If there's one thing you can rely on it's that you can't believe a word a politician says. If that politician happens to be an Indian one, then multiply that up by seventeen, subtract 0.3 and add on your birth date to the power of three million.

What are the slippery buggers up to this time, you ask. Well you will recall that the government there recently imposed a limit on the amount of domestic sugar stocks that any of the large companies such as Nestle, Pepsi etc could hold. They can hold any amount of imported sugar, just not Indian sugar.

Well now it would seem there is talk of introducing similar restrictions on soybeans, edible oil and wheat. They've already extended a ban on exporting edible oil to last until September 2010, now they are proposing to impose stock limits on how many days usage food companies can hold.
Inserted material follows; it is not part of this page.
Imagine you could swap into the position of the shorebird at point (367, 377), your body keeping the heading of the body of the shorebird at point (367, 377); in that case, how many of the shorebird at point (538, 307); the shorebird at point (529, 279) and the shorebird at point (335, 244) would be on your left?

The government say that the measures will prevent hoarding and help arrest spiraling food prices in the world's second most populous country. It will not have escaped their notice that by going down this route they are effectively passing a large slice of the financial burden of having to import these products onto the multi-nationals.

If they go ahead and introduce this legislation then it's a nifty bit of Ronaldo-esque footwork, the implications of which are pretty complicated.
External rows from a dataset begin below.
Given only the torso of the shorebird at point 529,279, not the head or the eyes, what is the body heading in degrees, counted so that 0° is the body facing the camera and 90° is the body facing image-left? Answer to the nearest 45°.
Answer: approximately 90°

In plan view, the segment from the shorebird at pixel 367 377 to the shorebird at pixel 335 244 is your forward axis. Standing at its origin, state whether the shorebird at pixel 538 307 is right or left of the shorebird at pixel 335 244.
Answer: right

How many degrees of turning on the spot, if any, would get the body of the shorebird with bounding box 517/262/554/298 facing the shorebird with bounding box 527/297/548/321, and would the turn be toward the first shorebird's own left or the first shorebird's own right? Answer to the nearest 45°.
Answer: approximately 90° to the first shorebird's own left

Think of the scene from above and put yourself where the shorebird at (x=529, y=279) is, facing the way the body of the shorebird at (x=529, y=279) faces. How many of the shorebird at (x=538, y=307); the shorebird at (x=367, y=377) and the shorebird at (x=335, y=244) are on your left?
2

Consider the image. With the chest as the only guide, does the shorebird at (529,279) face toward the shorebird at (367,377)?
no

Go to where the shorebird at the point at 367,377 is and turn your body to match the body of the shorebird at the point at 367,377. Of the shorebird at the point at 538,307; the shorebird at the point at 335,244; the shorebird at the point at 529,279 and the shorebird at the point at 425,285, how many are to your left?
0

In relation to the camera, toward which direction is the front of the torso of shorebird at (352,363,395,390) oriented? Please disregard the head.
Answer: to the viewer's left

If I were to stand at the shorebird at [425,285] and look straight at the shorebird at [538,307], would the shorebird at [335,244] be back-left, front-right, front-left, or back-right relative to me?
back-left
Short-term the move would likely drive prices lower. Any processors such as a flour miller or soybean crusher would effectively have to sell any wheat/bean stocks he's holding that are extra to the imposed limit (in the case of sugar that's fifteen days).

Once any initial wave of stock-clearance has taken place, what happens then? If there's insufficient wheat or soybeans available on the domestic market, will the processors be forced to import? Or will the government suddenly and magically find the missing key to their stores and start to release stocks?

In the case of wheat we are told that there is little stock in private hands anyway, whatever wheat is available in the country is behind lock & key, held by the government. How much is really there is open to question, around 31 MMT at the end of July was the official figure.

If that quantity really is there, and it's fit for human consumption, both of which are highly debatable, that still wouldn't be enough to last until the 2010 harvest in March.

Meanwhile poor monsoon rains leave a huge question mark hanging over crop production, and it's impact on demand, for summer crops such as rice, sugar cane and soybeans. Production and the timing of the harvest of these crops will also impact upon wheat and rapeseed plantings for the 2010 harvest.

Despite the farm minster's protestations that August rains have improved the situation, rainfall is still 20% below normal on a national level upto and including Sept. 7th. In many of the major crop-producing areas of the country it's worse, in Andhra Pradesh 21 of it's 23 states have declared a drought, here monsoon rains are 30% lower than the 50-year average.